Pour chacune des variables présentes dans le modèle final, on obtient une estimation du risque relatif
ajusté (hazard ratio) de survenue du décès en présence de la variable, et de son intervalle de confiance. Le
«rapport de hasard» (hazard ratio) égal au risque relatif instantané chaque moment) de décès ajusté sur
l’ensemble des variables explicatives introduites dans le modèle.

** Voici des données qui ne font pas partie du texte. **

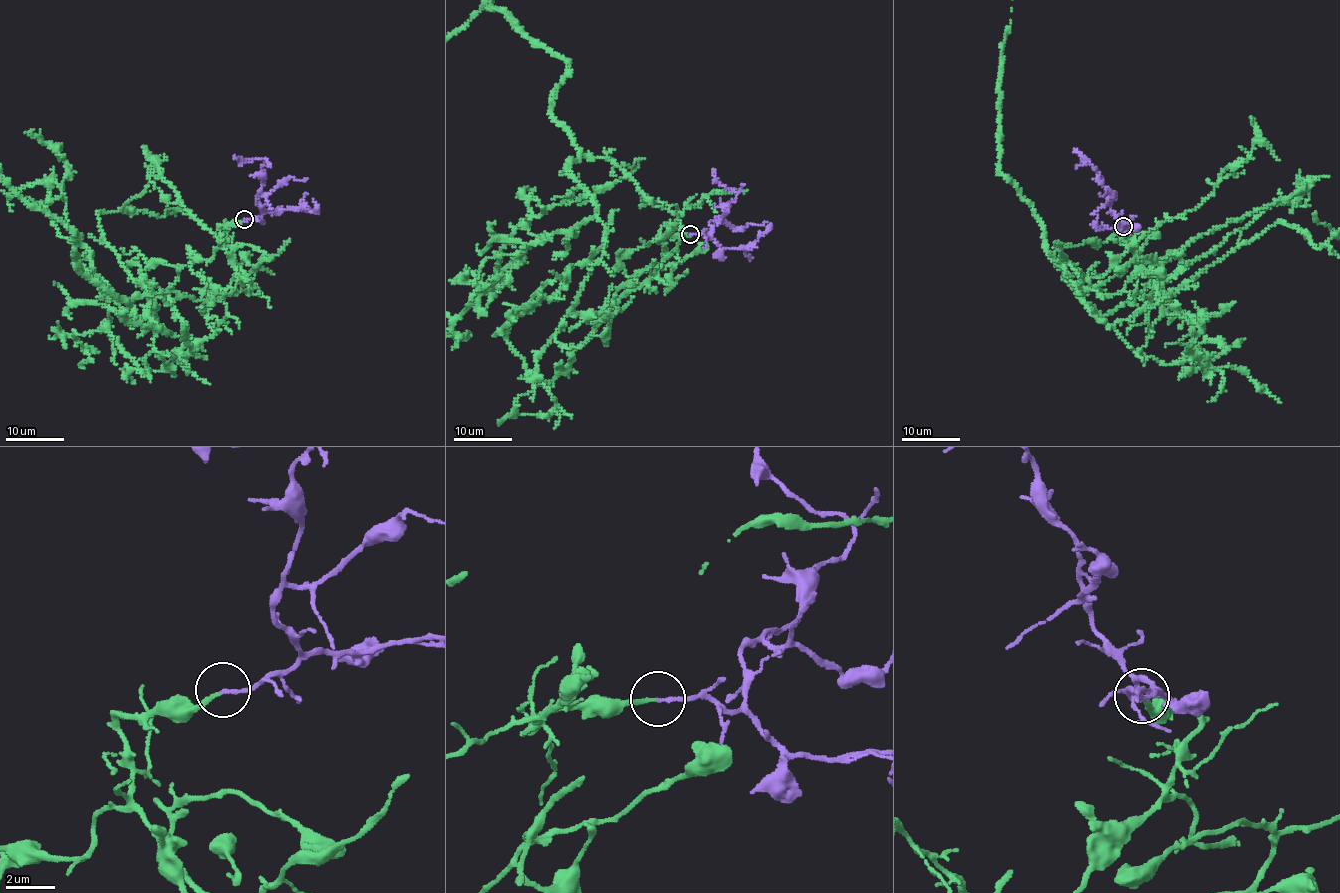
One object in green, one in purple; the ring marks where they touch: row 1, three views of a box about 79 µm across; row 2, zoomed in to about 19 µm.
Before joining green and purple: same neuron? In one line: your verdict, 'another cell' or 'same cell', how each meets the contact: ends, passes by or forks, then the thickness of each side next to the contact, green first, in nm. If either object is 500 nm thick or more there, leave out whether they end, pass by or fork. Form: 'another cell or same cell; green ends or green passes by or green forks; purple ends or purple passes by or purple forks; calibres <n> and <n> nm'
same cell; green ends; purple ends; calibres 180 and 170 nm

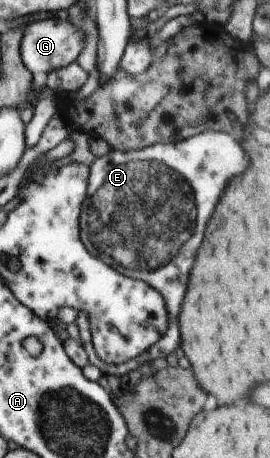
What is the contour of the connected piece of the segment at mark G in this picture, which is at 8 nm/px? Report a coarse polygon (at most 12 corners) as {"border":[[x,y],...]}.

Cela implique l’hypothèse que le risque de
décès dans les différents groupes d’étude est constant dans le temps et similaire dans tous les sous-
groupes.
Lecture critique :
Au cours de la lecture d’un article utilisant les thodes de survie, les éléments spécifiques suivants
doivent être lus avec attention :
- L'estimation d'une durée de vie moyenne n'est appropriée qu'en l'absence de données censurées. En
leur présence c'est la médiane (délai de survie pour lequel on observe une mortalité de 50 % de la
population de sujets inclus dans l'étude) qu'il convient de prendre. Une médiane de survie peut
devenir imprécise si peu d'événements ont lieu dans le temps avant et après celle-ci.
- L'utilisation des méthodes d’analyse des données censurées suppose que le risque de décès soit
constant pendant toute la durée de l'étude.
- Il est recommandé de faire figurer à différents temps sur les courbes de survie, le nombre de sujets
toujours à risque ou un intervalle de confiance afin d’évaluer rapidement la précision de la
courbe à ces temps. Attention à ne pas interpréter une courbe de survie sans tenir compte du
nombre de sujets à risque encore inclus au moment de la fin du suivi. La partie droite de la courbe
(la queue de la distribution) devient instable si peu de sujets à risque sont encore présents.
- La comparaison simple de courbes de survie suppose qu’elles ne se croisent pas.